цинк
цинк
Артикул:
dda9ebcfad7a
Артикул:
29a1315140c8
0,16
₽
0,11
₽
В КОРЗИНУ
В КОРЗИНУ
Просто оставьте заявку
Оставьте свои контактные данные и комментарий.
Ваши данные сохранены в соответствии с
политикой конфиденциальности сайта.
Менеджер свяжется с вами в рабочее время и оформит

- - - -

# [Aim of the exercise]
Format the listing above as a JSON list of strings, with one string for each line and any blank lines omitted.

# [Problem solution]
[
  "цинк",
  "цинк",
  "Артикул:",
  "dda9ebcfad7a",
  "Артикул:",
  "29a1315140c8",
  "0,16",
  "₽",
  "0,11",
  "₽",
  "В КОРЗИНУ",
  "В КОРЗИНУ",
  "Просто оставьте заявку",
  "Оставьте свои контактные данные и комментарий.",
  "Ваши данные сохранены в соответствии с",
  "политикой конфиденциальности сайта.",
  "Менеджер свяжется с вами в рабочее время и оформит"
]